I survived Ida. After that I put my house on the market and sold pretty much everything I own. I did not leave like the poem that says “leave nothing but footprints”. I left my shit all over that state.
I had lived in 6 different places during my 20 years in New Orleans. In general, I am not a pack rat. That said, I am still reeling at how much stuff (clothes and shoes) one woman can accumulate. As a result I did a cleanse to get the voodoo out of my system and rid myself of nearly every possession I owned.

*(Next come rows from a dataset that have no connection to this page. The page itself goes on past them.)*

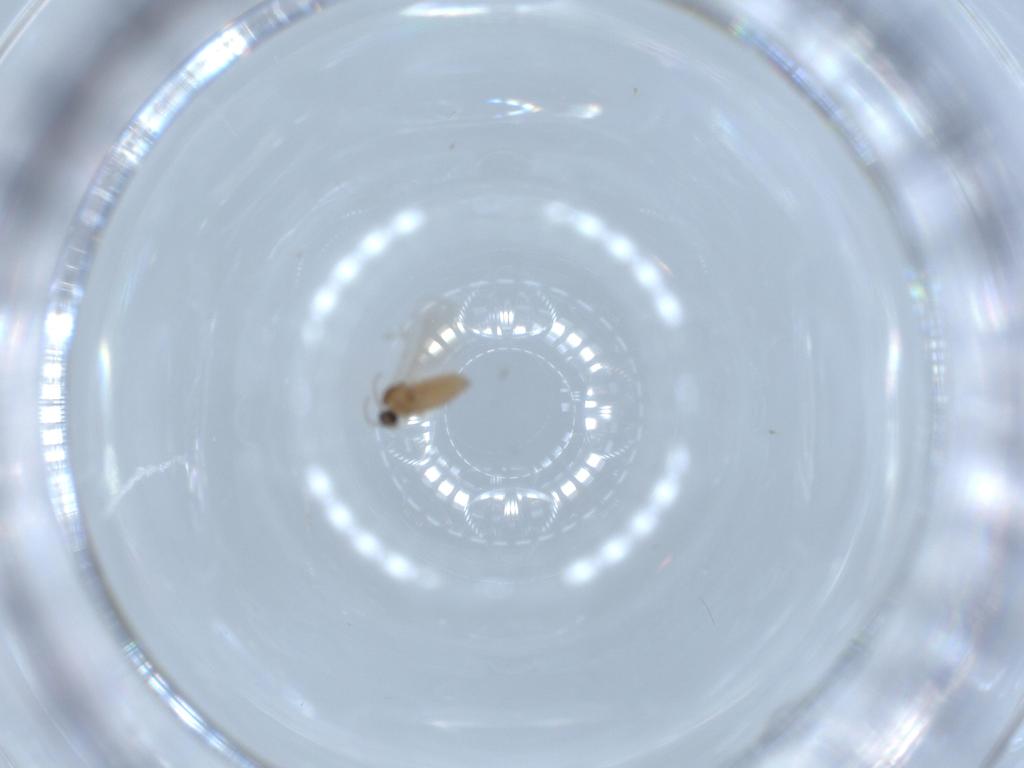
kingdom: Animalia
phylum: Arthropoda
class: Insecta
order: Diptera
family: Cecidomyiidae
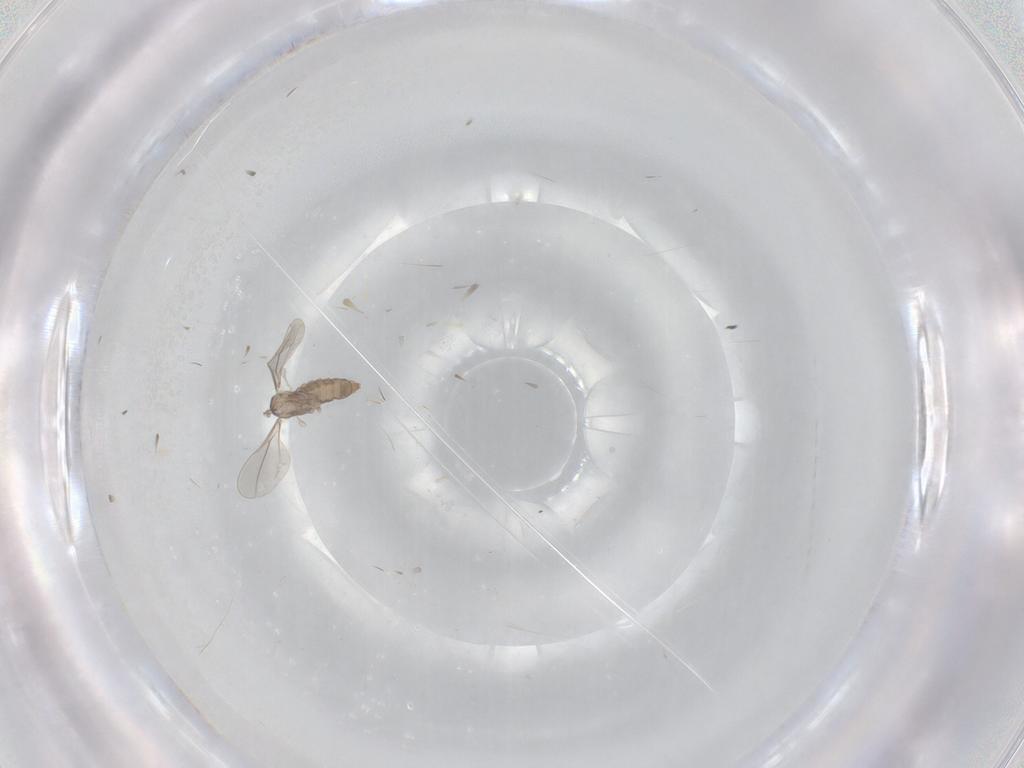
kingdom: Animalia
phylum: Arthropoda
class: Insecta
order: Diptera
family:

My wake is a trail of Frittata crumbs in the form of the various women who are wearing fabulous dresses and shoes that carry my spirit. (Matter of fact – If you check out this link, you might even find some last minute $5 deals from my fabulous closet!) Homes that bear my artwork. Bird feeders that nourish my feathered Louisiana friends. Books with inscriptions from me that readers haven’t found yet. Pots that have proper turkey residue baked in that are now used to cook seafood dressing at Thanksgiving and making gumbo the next day.
The Awakening Begins
So I’m burning the sage sticks now and cleansing my soul of the muddy waters of the mighty Mississippi. As this chapter closes another begins. Follow Frittata because it’s about to get real.
Louisiana: Au revoir mon ami, laissez bon temps rouler!